Oil Extends Losses On Perception Of Weak Demand, UN Ceasefire Bid

by Ship & Bunker News Team
Thursday March 21, 2024

Oil on Thursday extended its losses, minimally, amid calls from the United Nations for a ceasefire between Israel and Hamas as well as weaker U.S. gasoline demand data.

As of 16:02 GMT, Brent was down 68 cents to $85.27 per barrel, and West Texas Intermediate was down 69 cents to $80.58 per barrel.

The gasoline data was considered a mixed bag by analysts: although the Energy Information Administration earlier reported that gasoline inventories fell for a seventh week (down 3.3 million barrels to 230.8 million), the proxy for product demand slipped below 9 million barrels, indicating that "gasoline markets may have been overbought," according to Bob Yawger, director of energy futures at Mizuho.

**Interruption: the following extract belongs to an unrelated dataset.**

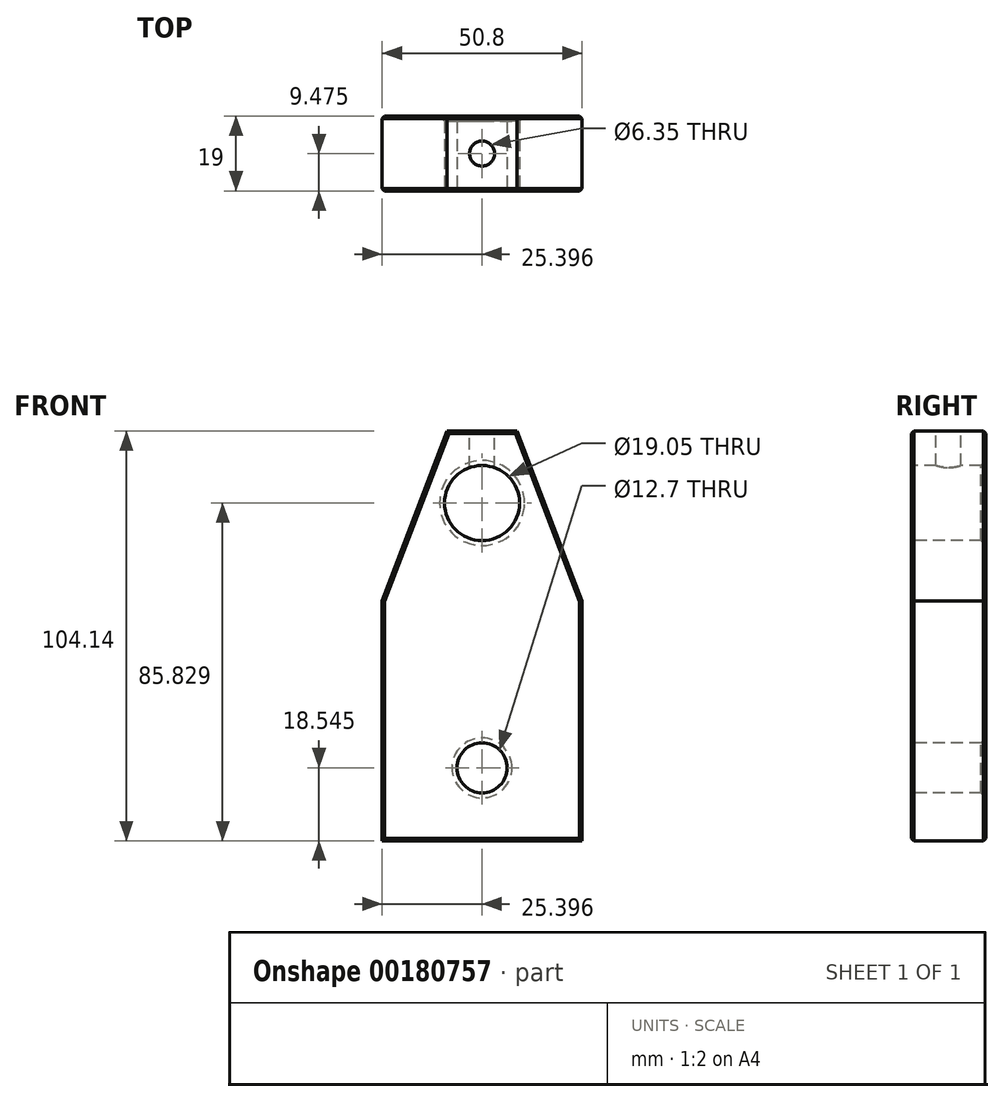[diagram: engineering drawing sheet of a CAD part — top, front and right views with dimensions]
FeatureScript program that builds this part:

As for the ceasefire, the U.S. confirmed that it had drafted a U.N. resolution that would see the release of 40 Israeli hostages in return for hundreds of Palestinians detained in Israeli jails; but there is no indication whether this will amount to any real resolution.

Bloomberg's take on Thursday's trading was somewhat optimistic: it reported that despite broader markets interpreting the U.S. Federal Reserve's decision in the previous session to maintain rates for the time being as dovish, "the dollar strengthened on Thursday amid a surprise rate cut by the Swiss National Bank."

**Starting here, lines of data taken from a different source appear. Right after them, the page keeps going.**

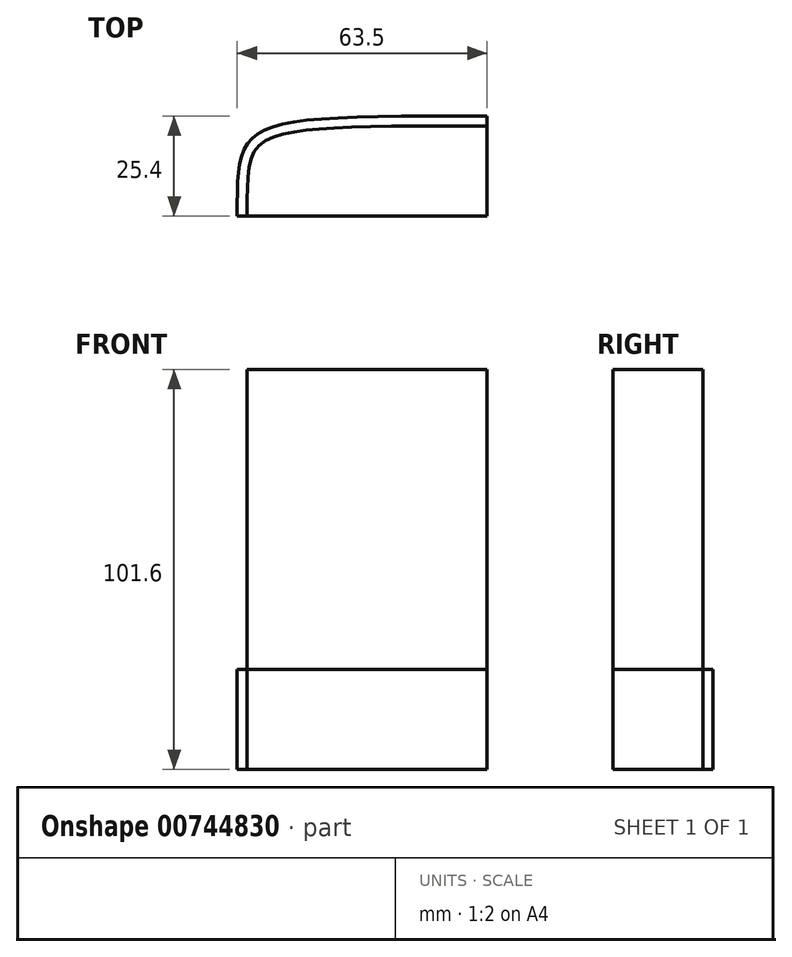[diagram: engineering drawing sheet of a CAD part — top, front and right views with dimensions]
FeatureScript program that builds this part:
annotation { "Feature Type Name" : "Feature", "Feature Type Description" : "" }
export const myFeature = defineFeature(function(context is Context, id is Id, definition is map)
    precondition{}
    {
        {
            var Q0;
            Q0=qCreatedBy(makeId("Top.planeOp"),FACE);
            var sketch = newSketch(context, id + "F0", { "sketchPlane" : qUnion([Q0])});
            skLineSegment(sketch, "E0.bottom", {"start": v(0, 0) * mm, "end": v(-63.5, 0) * mm});
            skLineSegment(sketch, "E0.left", {"start": v(0, 0) * mm, "end": v(0, 25.4) * mm});
            skFitSpline(sketch, "E1", {"points": [v(-63.5, 0) * mm, v(0, 25.4) * mm], "startDerivative": vector(0, 76.2) * mm, "endDerivative": vector(190.5, 0) * mm});
            skFitSpline(sketch, "E2.0", {"points": [v(-60.96, 0) * mm, v(-60.96, 1.59) * mm, v(-60.96, 4.55) * mm, v(-60.87, 8.36) * mm, v(-60.6, 11.55) * mm, v(-60.1, 14.1) * mm, v(-59.35, 16.06) * mm, v(-58.33, 17.54) * mm, v(-56.9, 18.78) * mm, v(-54.76, 19.9) * mm, v(-51.76, 20.84) * mm, v(-47.8, 21.58) * mm, v(-42.84, 22.12) * mm, v(-34.77, 22.61) * mm, v(-21.82, 22.86) * mm, v(-7.94, 22.86) * mm, v(0, 22.86) * mm]});
            skSolve(sketch);
        }
        {
            var Q0;
            {var subQ3=sQuery(id+"F0.wireOp",EDGE,"E2.0");Q0=makeQuery(id+"F0.imprint","IMPRINT",FACE,{"disambiguationData":[TD([[makeQuery(id+"F0.imprint","IMPRINT",EDGE,{"derivedFrom":subQ3}),-1.0]])]});}
            extrude(context, id + "F1", {"entities" : qUnion([Q0]), "depth" : 76.2 * mm, "offsetDistance" : 25.4 * mm});
        }
        {
            var Q0;
            {var subQ0=sQuery(id+"F0.wireOp",EDGE,"E1");Q0=makeQuery(id+"F0.imprint","IMPRINT",FACE,{"disambiguationData":[TD([[makeQuery(id+"F0.imprint","IMPRINT",EDGE,{"derivedFrom":subQ0}),-1.0]])]});}
            extrude(context, id + "F2", {"entities" : qUnion([Q0]), "oppositeDirection" : true, "depth" : 25.4 * mm, "offsetDistance" : 25.4 * mm});
        }
    });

Also on Thursday, ING Global Market Research predicted that oil will continue to tighten in the second and third quarters due to the extension of  voluntary supply cuts from the Organization of the Petroleum Exporting Countries (OPEC), Ukraine's drone attacks on Russia's refineries, and Houthi disruptions to oil flows through the Red Sea.

As a result, ING Global raised its oil price forecast from $80 per barrel to $87 per barrel for the second quarter and from $82 to $88 per barrel for the third quarter.